Unit Selection Synthesis
C_t(t_i, u_i): target cost (mismatch between desired and candidate unit)
C_j(u_{i-1}, u_i): join cost (discontinuity between consecutive units)
Search: Viterbi algorithm over unit lattice
Unit selection synthesis maintains a large database of speech recorded from a single speaker, segmented into units (typically diphones or half-phones). For each target unit in the synthesis specification, the system identifies candidate units from the database and scores them using a target cost (how well the candidate matches the desired phonetic and prosodic context) and a join cost (how smooth the transition to the previous unit will be). A Viterbi search finds the globally optimal sequence of units that minimizes the total cost.
Database Design and Recording
The quality of a concatenative synthesizer depends critically on the design of the recording corpus. A well-designed corpus covers all diphone combinations in the target language, with each diphone appearing in multiple prosodic contexts (different pitch levels, durations, and stress patterns). Recording scripts are carefully constructed to maximize phonetic and prosodic coverage while remaining natural enough for the voice talent to read fluently. Typical databases range from 5 to 50 hours of speech, with larger databases enabling higher quality through better unit coverage.
Concatenative synthesis has inherent limitations: it cannot produce speech that differs significantly from what was recorded (different emotions, speaking rates, or styles), it requires massive storage for the unit database, and join artifacts are audible when the system is forced to concatenate units from dissimilar contexts. These limitations motivated the development of parametric and neural synthesis approaches that generate speech from compact models rather than databases, offering far greater flexibility at the cost of requiring sophisticated generation algorithms.
Signal processing at concatenation boundaries is essential for minimizing audible discontinuities. Techniques include pitch-synchronous overlap-add (PSOLA) for smoothing pitch and timing differences, spectral smoothing across boundaries, and energy normalization.
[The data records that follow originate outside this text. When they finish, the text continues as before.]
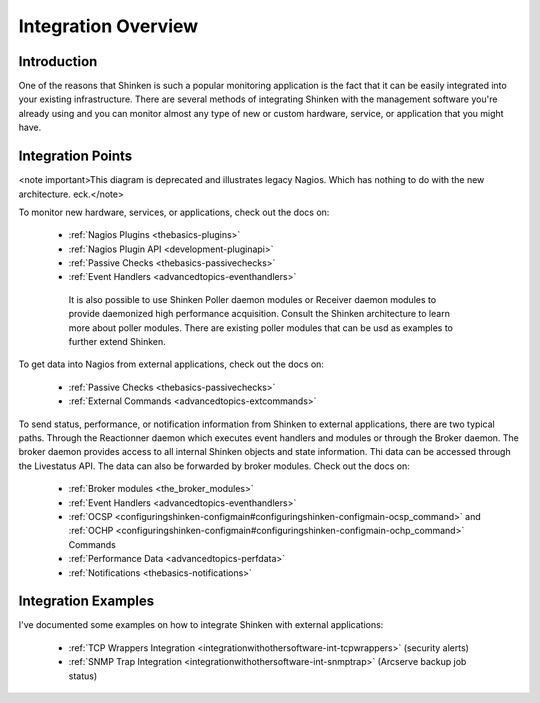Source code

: .. _integrationwithothersoftware-integration:




======================
 Integration Overview 
======================



Introduction 
=============


One of the reasons that Shinken is such a popular monitoring application is the fact that it can be easily integrated into your existing infrastructure. There are several methods of integrating Shinken with the management software you're already using and you can monitor almost any type of new or custom hardware, service, or application that you might have.



Integration Points 
===================


<note important>This diagram is deprecated and illustrates legacy Nagios. Which has nothing to do with the new architecture. eck.</note>


.. image:: /_static/images///official/images/integrationoverview.png
   :scale: 90 %



To monitor new hardware, services, or applications, check out the docs on:

  * :ref:`Nagios Plugins <thebasics-plugins>`
  * :ref:`Nagios Plugin API <development-pluginapi>`
  * :ref:`Passive Checks <thebasics-passivechecks>`
  * :ref:`Event Handlers <advancedtopics-eventhandlers>`

   It is also possible to use Shinken Poller daemon modules or Receiver daemon modules to provide daemonized high performance acquisition. Consult the Shinken architecture to learn more about poller modules. There are existing poller modules that can be usd as examples to further extend Shinken.
  
To get data into Nagios from external applications, check out the docs on:

  * :ref:`Passive Checks <thebasics-passivechecks>`
  * :ref:`External Commands <advancedtopics-extcommands>`

To send status, performance, or notification information from Shinken to external applications, there are two typical paths. Through the Reactionner daemon which executes event handlers and modules or through the Broker daemon. The broker daemon provides access to all internal Shinken objects and state information. Thi data can be accessed through the Livestatus API. The data can also be forwarded by broker modules. Check out the docs on:

  * :ref:`Broker modules <the_broker_modules>`
  * :ref:`Event Handlers <advancedtopics-eventhandlers>`
  * :ref:`OCSP <configuringshinken-configmain#configuringshinken-configmain-ocsp_command>` and :ref:`OCHP <configuringshinken-configmain#configuringshinken-configmain-ochp_command>` Commands
  * :ref:`Performance Data <advancedtopics-perfdata>`
  * :ref:`Notifications <thebasics-notifications>`



Integration Examples 
=====================


I've documented some examples on how to integrate Shinken with external applications:

  * :ref:`TCP Wrappers Integration <integrationwithothersoftware-int-tcpwrappers>` (security alerts)
  * :ref:`SNMP Trap Integration <integrationwithothersoftware-int-snmptrap>` (Arcserve backup job status)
Despite these techniques, concatenation artifacts remain the primary source of quality degradation, particularly in prosodically demanding contexts such as questions, emphatic speech, or long sentences.
While concatenative synthesis has largely been superseded by neural approaches for general-purpose TTS, the fundamental insight that real speech segments carry naturalness that is difficult to replicate synthetically continues to influence hybrid approaches. Some modern systems use neural models for prosody prediction and segment selection while preserving concatenative elements for specific voice qualities or limited-domain applications.